Last updated: Thu 2 Apr 2015, 4:15 PM

In the context of growing inflow of money into UAE from oil revenue and foreign investments many economists and bankers feel that UAE Central Bank should seek aggressive monetary policy measures to neutralise the excess liquidity in the economy.

Rising oil prices, inflow of repatriated regional investments from abroad, and a strong flow of regional investments into real estate and the stock market have created a strange economic situation in the UAE in the form of ‘problem of plenty’.

According to the Central Bank Annual Report for 2004, the domestic liquidity has expanded substantially by Dh15.39 billion (11.3 per cent), in addition to the expansionary impact of net domestic credit of Dh41.26 billion (27.1 per cent).

The escalating liquidity has brought in its share of economic woes, primarily in the form of inflation. To put it simply, the large quantities of money inflow into the country from oil revenue and foreign investments have driven up the cost of goods and services.

Last week, the UAE Central Bank revealed its plans to issue longer term Certificates of Deposit (CDs) with maturities of up to five years to neutralise the inflationary pressures from liquidity-fed economic boom. Many economists say, currently, the UAE has limited monetary policy options to curtail the impact of excess liquidity. “The interest rate adjustments usually followed across the world as a monetary policy tool to suck out the excess liquidity in the financial system is absent in the UAE as the base rates here follow the US interest rates because of the currency peg,” said the treasury head of a foreign bank.

The huge liquidity is driving the economic boom primarily led by the real estate and the service sectors.
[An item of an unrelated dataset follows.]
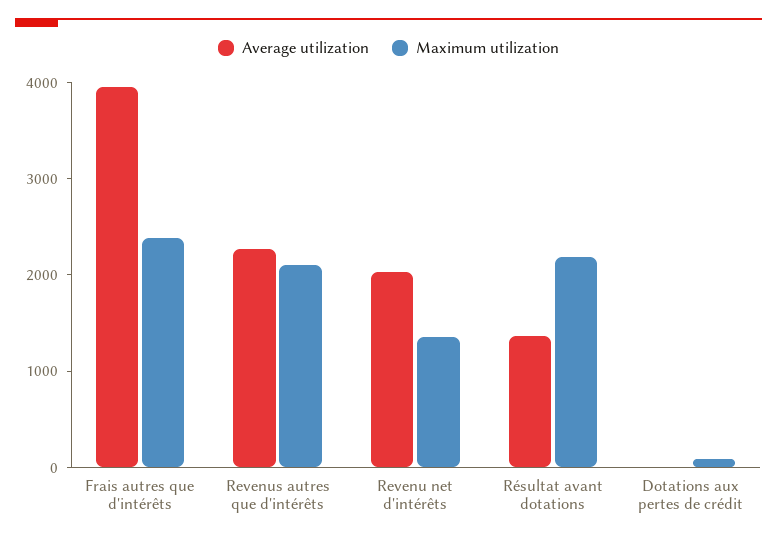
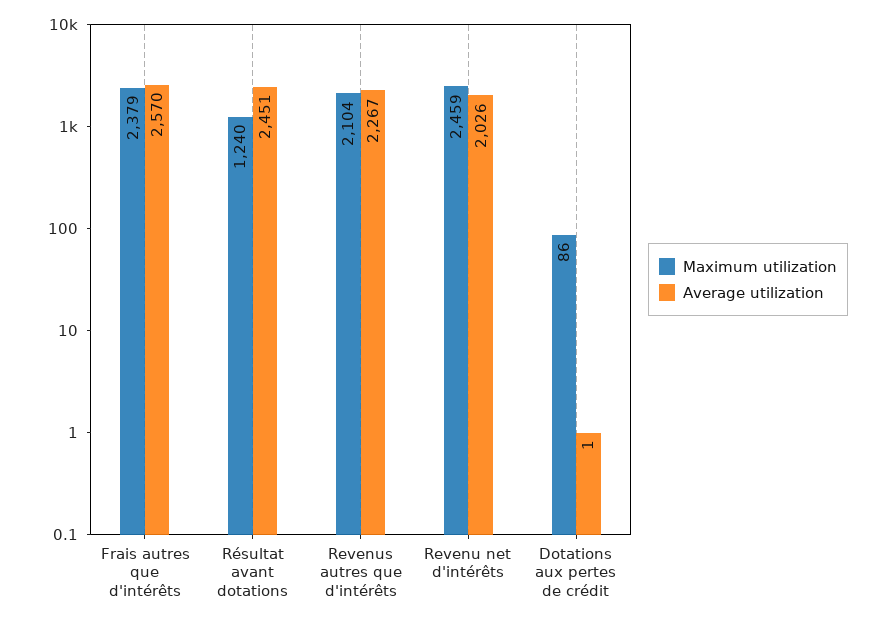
Average utilization, Frais autres que d'intérêts: 4000 -> 2570
Maximum utilization, Revenu net d'intérêts: 1400 -> 2459
Average utilization, Résultat avant dotations: 1400 -> 2451
Maximum utilization, Résultat avant dotations: 2200 -> 1240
The impact of excess liquidity has been evident in the local stock market, which has been trading at astronomical market P/E of 40 times prior the mid-July correction, compared to the leading emerging market average of 13 times earnings.

Although the Central Bank estimates place the current inflation rate at 4.7 per cent, a recent IMF forecast has said that the UAE consumer prices will rise more than 6 per cent in 2005. Independent studies estimate the inflation to be well above 8 per cent. Under most inflation targeting monetary policies, open market operations are used to achieve and maintain a target interest rate. This target interest rate is periodically reviewed. Under such a scheme inflation is typically defined and measured using a consumer price index.

Under the existing monetary policy options in the country, inflation targeting is almost missing. “In the context of large sums of money flowing into the country in search of higher return, the central bank should turn to more effective measures to curb liquidity and its impact on inflation,” said an economist.

The UAE Central Bank seem to be less inclined to use aggressive measures for the fear of hurting the local stock market and the pro-investment environment. Although the bank had been considering an increase in the reserve requirements on demand deposits held by commercial banks, the Central Bank Governor has been quoted as saying that such a measure is not required now due to the recent stock market correction.

Bankers and economists believe that the decision to sell CDs in the open market will have negligible impact on the excess liquidity situation. “As the size of the liquidity available in the economy is enormous, and banks have enough avenues to lend at higher rates than the rates offered on CDs, it will have virtually no impact on domestic liquidity. If the apex bank is looking seriously at curbing liquidity, stronger monetary policy measures including higher mandatory cash reserve requirements and possibly the introduction of a statutory liquidity ratio on time and demand deposits will help," said a senior banker.